Thursday, December 18, 2014

How the Sony attack really happened has not yet been explained in detail, and we need to know now (Later: admin leak discovered)


News reports are still sketchy on why large corporations and governments are not able to protect themselves against determined hacking attacks.
  
Webroot has an interesting story, from Dec. 2, of how Sony’s own backup and restore was taken over, and the hacker owner shows up in Google Play, story here

The Independent (UK) has a detailed timeline of the Sony hack here
  
The New York Times has some details here  But the Daily Mail has a bigger story on the way the hyper-Communist country recruits cyber soldiers ("Bureau 121"), here.  And Slate gives Sony a real tongue-lashing here
Still, can a properly defined security system ward off any conceivable attack?  Experts haven’t explained exactly how "they" got in.  Was it ordinary malware from email attachments or thumb drives?  It sounds more likely that it was direct connection to IP addresses.  But properly designed firewalls should have prevented intrusion.
  
There’s also a question of what operating systems were being used.  Was it Windows Server?  More likely it was Unix or Linux.  IBM Mainframe OS’s are very difficult to hack, and I know from a previous job application that Warner Brothers has a lot of mainframe – but I don’t know about Sony.
  
Again, "you" can't tell content providers not to talk about North Korea or radical Islam -- otherwise no content would have integrity.  Large corporations, especially, and governments need to make their networks impenetrable.  I don't know why they can't do it, but a lot is at stake.  Do ISP's, cable providers, and social media sites have better security than Sony?  I believe so.  But no one has explained even how a company like Sony was so vulnerable -- outside of possibly a disaffected insider. 
       
Back in the 1998-2001 era, small ISP’s would get “attacked” by DDOS’s directed to their servers.  There are techniques for repelling such attacks by making the packets “bounce”, like robocalls.  In April 2002, two HTML files on my old “hppub.com” site (now doaskdotell.com) were hacked.  The hack started ina passage discussing suitcase nukes, in an essay posted shortly after 9/11.  A Unix Site Command had been left open at the ISP.  It has never happened again.  The idea that a particular passage was hacked is disturbing, but it hasn’t happened again, and no major terror attack (like what I was hypothesizing in that passage) has happened.  I simply reloaded (by WS-FTP) the clean file from a separate floppy backup when I discovered the problem and fixed it in one minute.
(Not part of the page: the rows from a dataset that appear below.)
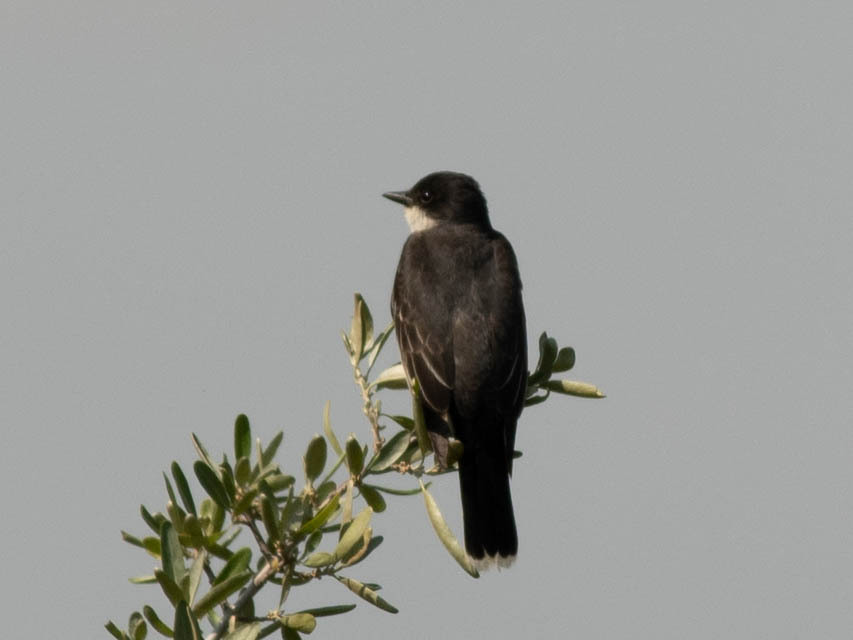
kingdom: Animalia
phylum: Chordata
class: Aves
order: Passeriformes
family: Tyrannidae
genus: Tyrannus
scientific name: Tyrannus tyrannus
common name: Eastern kingbird
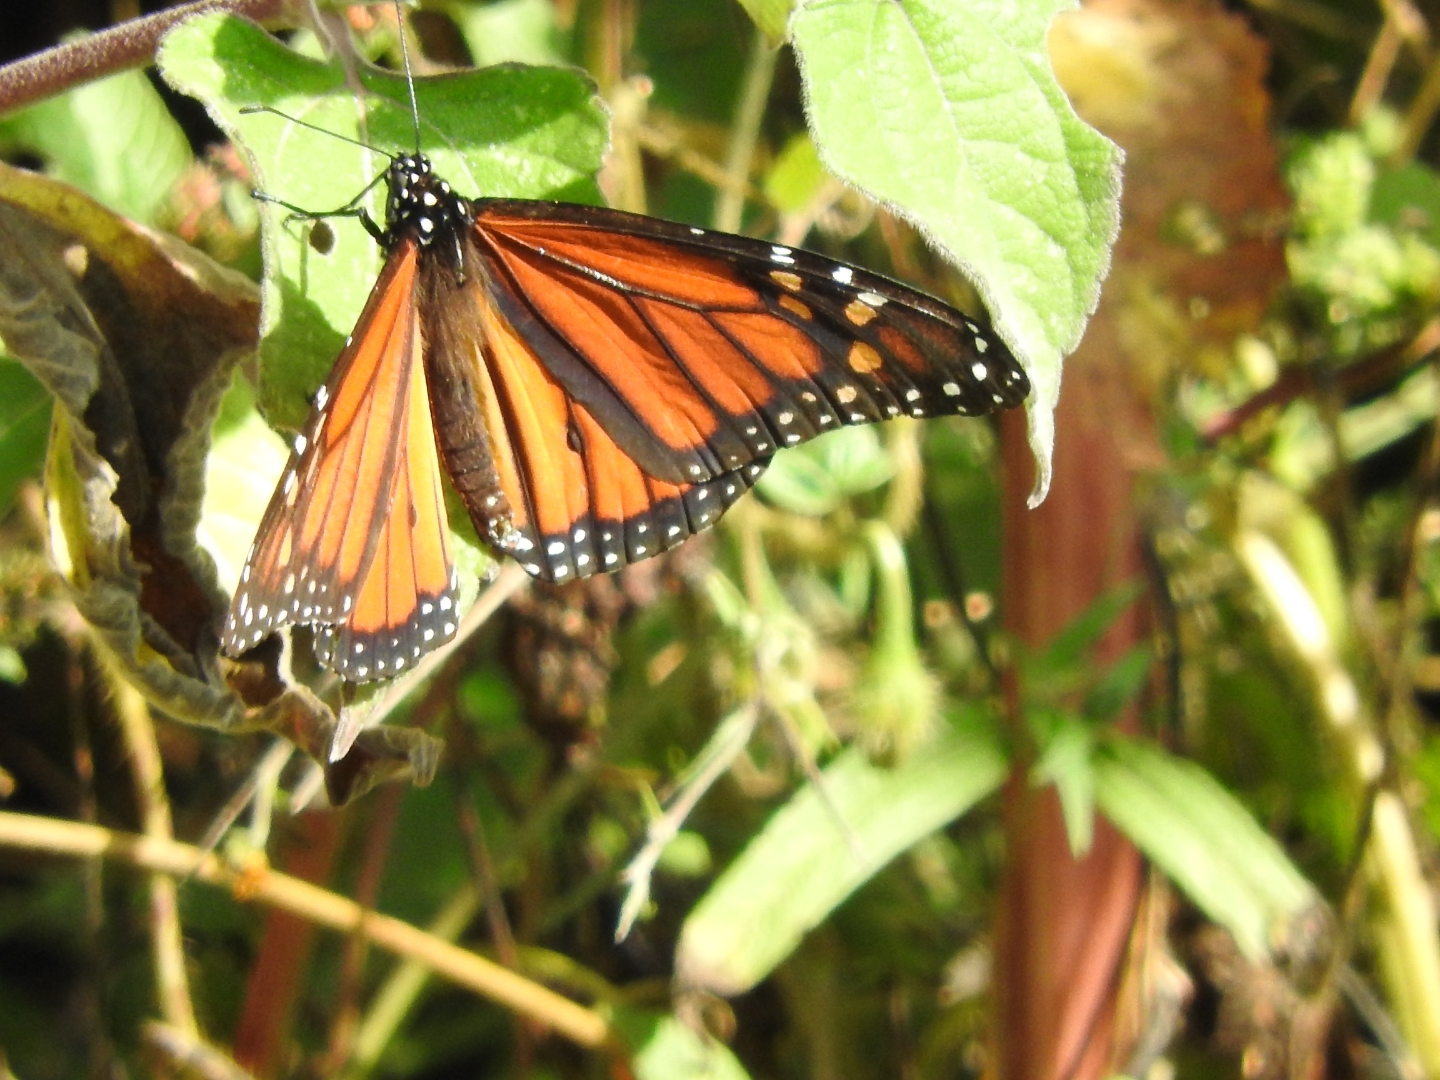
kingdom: Animalia
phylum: Arthropoda
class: Insecta
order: Lepidoptera
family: Nymphalidae
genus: Danaus
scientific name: Danaus plexippus
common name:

I'll add that I do not have anyone's personal information;  people don't log on to my own sites.
     
Home and small business users can consider not linking all of their computers with one router, and keeping physical backups on their own as well as using the cloud.  It’s also safer to turn a machine off when it isn’t in use for a long period.  Some basic security is old school.  

Update: Later Dec. 18

CNN reports that apparently hackers stole Sony systems administrator credentials, to "fake" an inside job.  And, contrary to earlier reports, there is more evidence that some of the actual hacking may have originated inside North Korea, and been routed to other countries.  Still, it seems that Sony did a rather unprofessional job of managing its security, and didn't take symptoms seriously.  Why didn't it hire a professional security company? 

There is also a question of why crudely written hack or email (with language sometimes similar to what you see in overseas spam) was reported in the press, and not immediately sent to law enforcement in secret, so that Sony wouldn't be in a public "Catch 22" position.  Sony carelessly let itself get "outplayed" just as in a chess game.  
       
Every major corporation (power utilities, banks, Internet service providers) should be reviewing how it protects its administrator security right now -- tonight -- and tighten the ship.